3. How did you evaluate the effect of dust on the perovskite devices?
Kat: We set up an experiment using an enclosed transparent box with a particle counter and industrial household test dust (typically used in factories for testing products such as filters). Perovskite solar cells are made by depositing ultra-thin layers of chemicals which can interact to generate current when light is absorbed. As each layer was deposited in liquid form, we placed the devices in the box and circulated dust over them using airflow to create an even deposition of dust particles. From there, we made the devices as normal, continuing to deposit layers over top of the dust. We then tested and compared these with control devices which were made outside of the dust box at the same time.
4. What were the results? Did they surprise you?
Kat: We expected that device performance would be immediately reduced on the introduction of any dust particles. From there, we would conduct analysis to assess whether this resulted from a reduction in light absorption, interruption in current flow or any other mechanisms. Unexpectedly however, there was almost no change in device performance compared to the controls, despite the visible dust particles left on the ultra-thin layers when making contaminated devices.
Perovskite is a light-absorbing layer deposited in chemical solution form, then subjected to heat to allow the liquid to evaporate off and the perovskite to form a consistent layer of crystals. When viewed at the nanoscale under electron microscope we could see that perovskite crystals grew around the dust particles with very little interruption or change to the crystal structure.
5. What could this mean for local manufacturing in low- and middle-income countries?

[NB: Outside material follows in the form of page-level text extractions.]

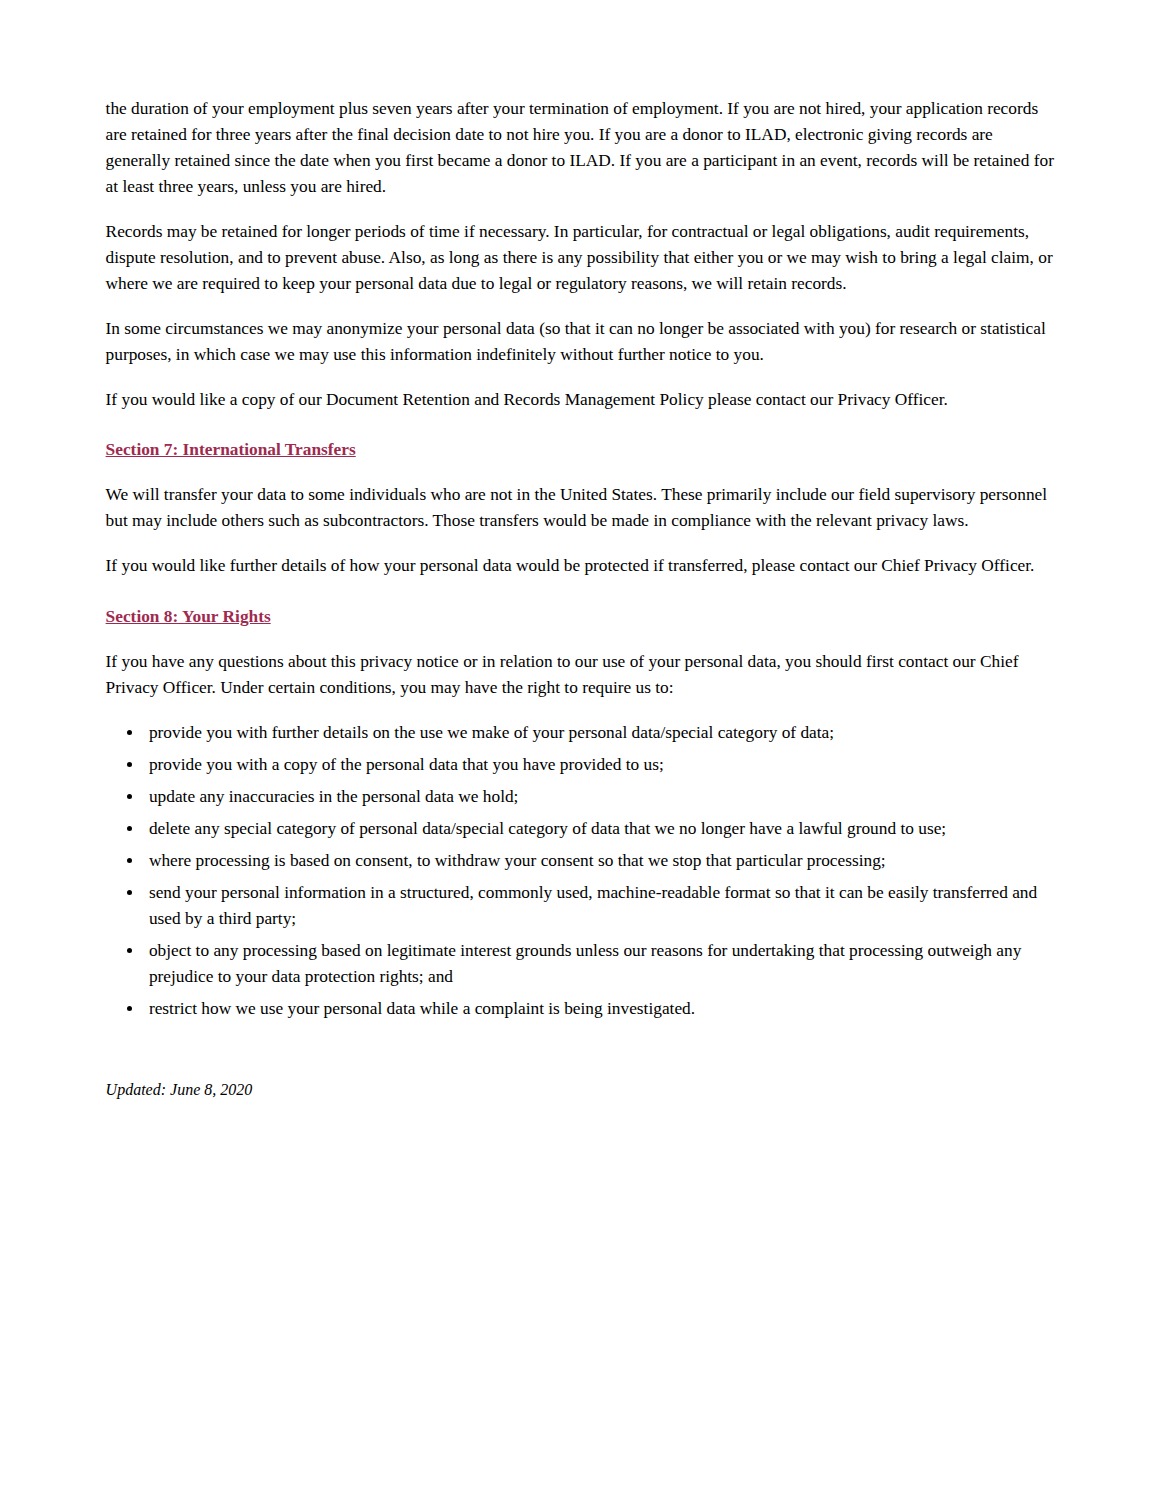the duration of your employment plus seven years after your termination of employment. If you are not hired, your application records are retained for three years after the final decision date to not hire you. If you are a donor to ILAD, electronic giving records are generally retained since the date when you first became a donor to ILAD. If you are a participant in an event, records will be retained for at least three years, unless you are hired.
Records may be retained for longer periods of time if necessary. In particular, for contractual or legal obligations, audit requirements, dispute resolution, and to prevent abuse. Also, as long as there is any possibility that either you or we may wish to bring a legal claim, or where we are required to keep your personal data due to legal or regulatory reasons, we will retain records.
In some circumstances we may anonymize your personal data (so that it can no longer be associated with you) for research or statistical purposes, in which case we may use this information indefinitely without further notice to you.
If you would like a copy of our Document Retention and Records Management Policy please contact our Privacy Officer.
Section 7: International Transfers
We will transfer your data to some individuals who are not in the United States. These primarily include our field supervisory personnel but may include others such as subcontractors. Those transfers would be made in compliance with the relevant privacy laws.
If you would like further details of how your personal data would be protected if transferred, please contact our Chief Privacy Officer.
Section 8: Your Rights
If you have any questions about this privacy notice or in relation to our use of your personal data, you should first contact our Chief Privacy Officer. Under certain conditions, you may have the right to require us to:
provide you with further details on the use we make of your personal data/special category of data;
provide you with a copy of the personal data that you have provided to us;
update any inaccuracies in the personal data we hold;
delete any special category of personal data/special category of data that we no longer have a lawful ground to use;
where processing is based on consent, to withdraw your consent so that we stop that particular processing;
send your personal information in a structured, commonly used, machine-readable format so that it can be easily transferred and used by a third party;
object to any processing based on legitimate interest grounds unless our reasons for undertaking that processing outweigh any prejudice to your data protection rights; and
restrict how we use your personal data while a complaint is being investigated.
Updated: June 8, 2020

Kat: While there are many more dimensions yet to be considered within this topic, such as the impact of particulates of different materials, that perovskite solar cells are proven to be so resilient to standard dust particles reinforces that the production of perovskite solar technology can be carried out without the need for expensive cleanrooms, which require considerable investment both initially and to maintain operation. Affordability and ease of production already make perovskites very appealing both in a green sense with reduced energy usage, and accessibility to set up production at minimal cost. Resilience to such manufacturing defects just adds to the benefits.
Right: A partially made planar perovskite solar cell with dust deposited.